Approximation of $\sum_{\rho}\frac{1}{|\rho|^2}$, over the non-trivial zeros of the Ramanujan's zeta function I would like to know if it in the literature an approximation for
$$\sum_{\rho}\frac{1}{|\rho|^2}\tag{1}$$
where the sum is over all of the non-trivial zeros of the Ramanujan's zeta function (also known as Ramanujan $\tau$-Dirichlet series). I know a similar series as Lemma 3.3 from [1], and that there are similar series involving non-trivial zeros of the Riemann zeta function in the literature. If isn't in the literature I would like how get and justify an approximation of $(1)$.

Question. Please refer the literature where is approximated $$\sum_{\rho}\frac{1}{|\rho|^2}$$ where the sum runs over all the non-trivial zeros of the Ramanujan's zeta function, and I try to search and read from the literature how was it computed. In case that it is unknown, please add your approach to calculate and justify an approximation. Many thanks.

Feel free if you want to add an optional comment/remark mentioning what convergent series involving non-trivial zeros (or convergent series involving  the imaginary parts of those) of the Ramanujan's zeta function can be approximated, and that are similar to those series that are in the literature involving  non-trivial zeros of the Riemann zeta function.
As reference for the Ramanujan's zeta function we know from Internet the article Tau Dirichlet Series of the encyclopedia Wolfram MathWorld, and the book [2].
References:
[1] Kevin Ford, Zero-free Regions for the Riemann Zeta Function, Number Theory for the Millenium II, A K Peters (2002).

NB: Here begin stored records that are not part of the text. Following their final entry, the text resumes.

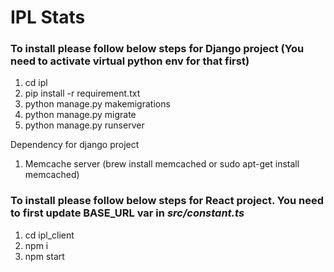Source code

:# IPL Stats
### To install please follow below steps for Django project (You need to activate virtual python env for that first)
1. cd ipl
2. pip install -r requirement.txt
3. python manage.py makemigrations
4. python manage.py migrate
5. python manage.py runserver

Dependency for django project
1. Memcache server (brew install memcached or sudo apt-get install memcached)

### To install please follow below steps for React project. You need to first update BASE_URL var in *src/constant.ts*
1. cd ipl_client
2. npm i
3. npm start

[2] G. H. Hardy, Ramanujan: Twelve lectures on subjects suggested by his life and work, AMS Chelsea Publishing (2002).
 A: Writing the nontrivial zeros $\rho$ as $\beta+i\gamma$ with $\beta,\gamma\in\mathbb{R}$, we first observe that
$\displaystyle\sum_{\rho}\frac{1}{|\rho|^2}\leq \sum_{\gamma}\frac{1}{\gamma^2}$.
We find using the first few zeros of $L(s,\Delta)$ (Ramanujan's zeta function) as computed on LMFDB that
$\displaystyle \sum_{|\gamma|\leq 32}\frac{1}{\gamma^2}=0.05999167...$
Now, consider Lemma 5.4 of https://arxiv.org/pdf/1305.5283.pdf.  In our case, we have $n=1$ and $\mathfrak{q}(f)=11$ (since the associated newform is of weight 12 and level 1).  We find that for any $t\in\mathbb{R}$,
$\displaystyle N(t):=\#\{\rho=\beta+i\gamma\colon |\gamma-t|\leq 1\}\leq \frac{13}{6}(\log 11 + \log(|t|+4))+8\log(|t|+4)$.
This is a GRH-conditional bound, but if you inspect the proof, it can be made unconditional by replacing $13/6$ with $5/2$ and replacing $8$ with $35/4$.  Since $\tau(n)\in\mathbb{R}$,  $\beta+i\gamma$ is a nontrivial zero if and only if $\beta-i\gamma$ is a nontrivial zero by the functional equation.  Thus
$\displaystyle\sum_{|\gamma|>32}\frac{1}{\gamma^2}\leq 2\sum_{j=0}^{\infty}\frac{N(33+2j)}{(32+2j)^2}\leq 2\sum_{j=0}^{\infty}\frac{\frac{5}{2}(\log 11 + \log(|33+2j|+4))+\frac{35}{4}\log(|33+2j|+4)}{(32+2j)^2},$
which is $\leq 1.8298322649...$.  Thus we have
$\displaystyle\sum_{\rho}\frac{1}{|\rho|^2}\leq 1.889824.$
One could be more accurate if one computed more of the zeros of low height (or one assumed GRH).  Alternatively, for more general $L$-functions, one could prove a more general version of Lemma 5.4 and not compute any zeros (at the cost of having an upper bound that could be far from the truth).
A: Assuming the GRH for L-functions attached to modular forms, if $D$ is a cuspidal eigenform of weight $k$ with rational coefficients such as $\Delta$
and $\Lambda(s)=(2\pi)^{-s}\Gamma(s)L(s)$ the completed $L$-function
(so that $\Lambda(k-s)=(-1)^{k/2}\Lambda(s)$), then the Hadamard product
immediately implies that
$$\sum_{\rho}\dfrac{1}{|\rho|^2}=\dfrac{2}{k}\dfrac{\Lambda'(k)}{\Lambda(k)}$$
(add $2/k^2$ and remove polar part if noncuspidal). Thus, in the case of $\Delta$ the sum is
$$0.101406744829750588788908230295355490988...$$
Many similar sums can be computed in the same way.